▶ _Written task_:
Produce a verbatim copy of the records, and keep the images out of it.

(Extracted data entries)
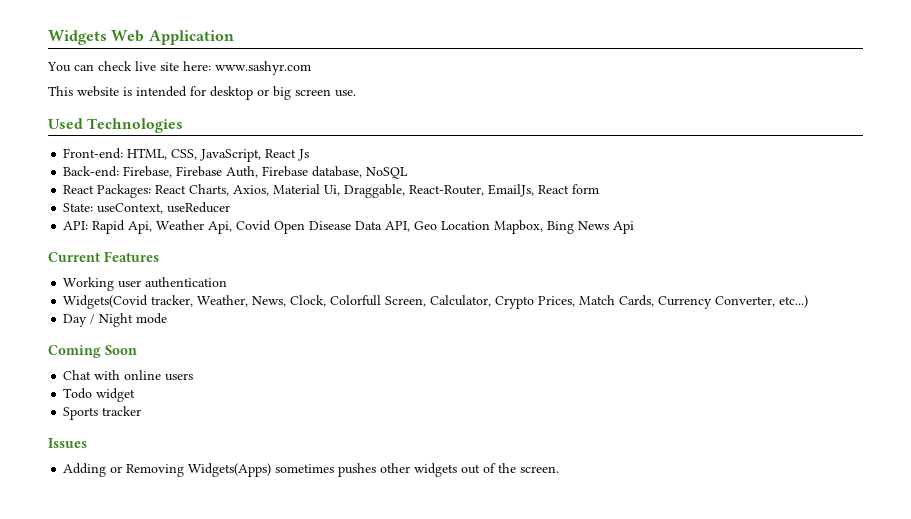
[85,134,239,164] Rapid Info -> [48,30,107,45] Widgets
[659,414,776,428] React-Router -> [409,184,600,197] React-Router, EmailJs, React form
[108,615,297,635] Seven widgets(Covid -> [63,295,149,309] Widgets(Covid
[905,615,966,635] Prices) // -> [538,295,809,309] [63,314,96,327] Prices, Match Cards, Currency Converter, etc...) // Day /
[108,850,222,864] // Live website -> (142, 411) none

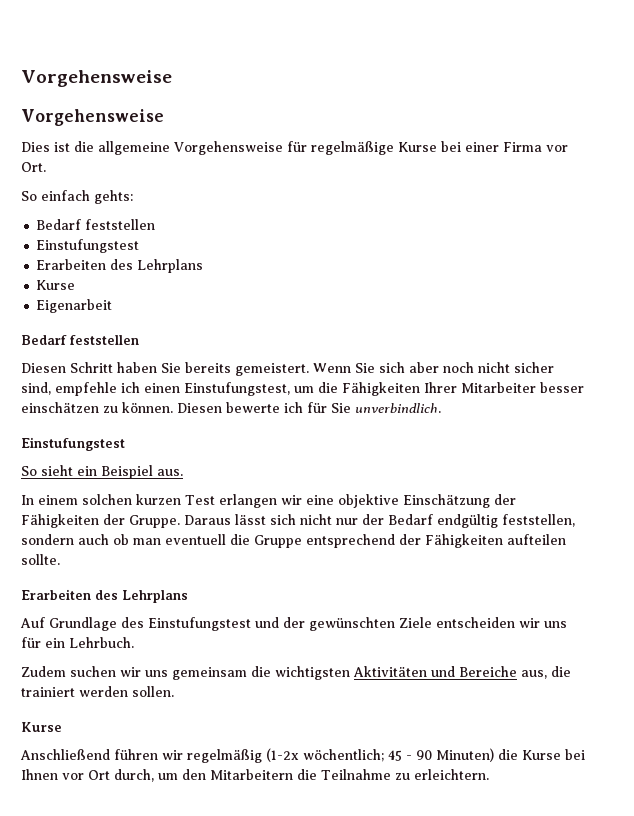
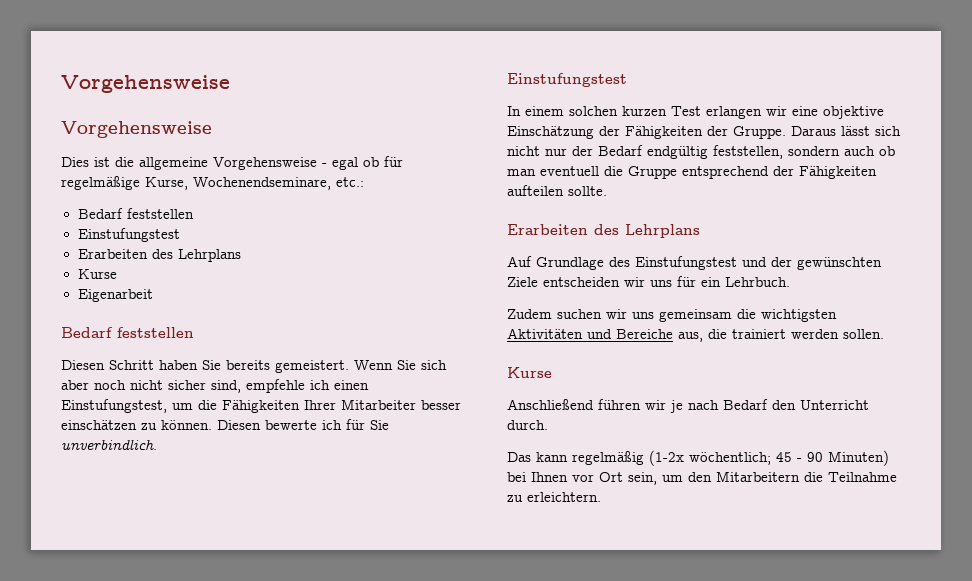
[287,141,568,155] [21,162,46,172] [21,190,133,204] für regelmäßige Kurse bei einer Firma vor Ort. // So einfach gehts: -> [322,156,403,170] [61,176,364,190] - egal ob für regelmäßige Kurse, Wochenendseminare, etc.:
[21,465,183,479] // So sieht ein Beispiel aus. -> (627, 80) none
(183, 755) none -> [670,399,869,413] [507,420,548,430] [507,452,568,462] je nach Bedarf den Unterricht durch. // Das kann
[498,749,561,760] die Kurse -> (889, 458) none
[114,769,154,782] durch, -> [628,472,657,485] sein,

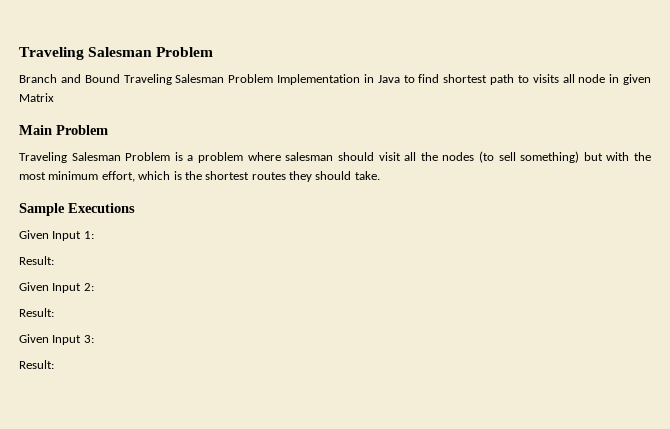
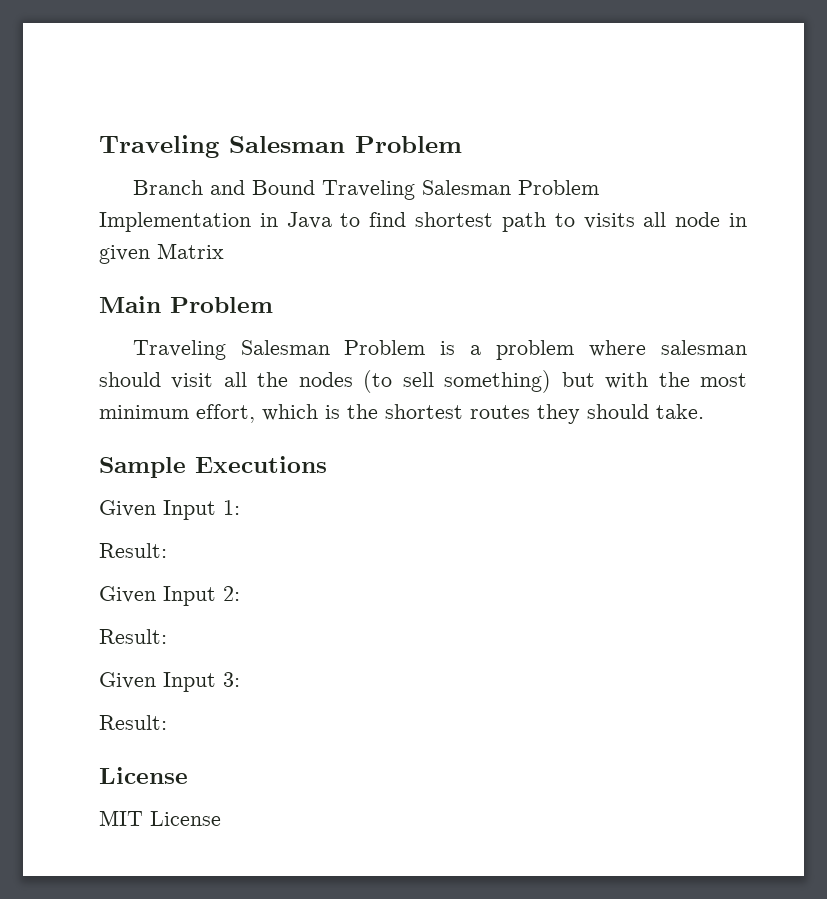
(54, 364) none -> [99,767,188,784] [99,810,221,826] // License // MIT License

▶ _Written answer_:
[85,134,239,164] Rapid Info -> [48,30,107,45] Widgets
[659,414,776,428] React-Router -> [409,184,600,197] React-Router, EmailJs, React form
[108,615,297,635] Seven widgets(Covid -> [63,295,149,309] Widgets(Covid
[905,615,966,635] Prices) // -> [538,295,809,309] [63,314,96,327] Prices, Match Cards, Currency Converter, etc...) // Day /
[108,850,222,864] // Live website -> (142, 411) none

[287,141,568,155] [21,162,46,172] [21,190,133,204] für regelmäßige Kurse bei einer Firma vor Ort. // So einfach gehts: -> [322,156,403,170] [61,176,364,190] - egal ob für regelmäßige Kurse, Wochenendseminare, etc.:
[21,465,183,479] // So sieht ein Beispiel aus. -> (627, 80) none
(183, 755) none -> [670,399,869,413] [507,420,548,430] [507,452,568,462] je nach Bedarf den Unterricht durch. // Das kann
[498,749,561,760] die Kurse -> (889, 458) none
[114,769,154,782] durch, -> [628,472,657,485] sein,

(54, 364) none -> [99,767,188,784] [99,810,221,826] // License // MIT License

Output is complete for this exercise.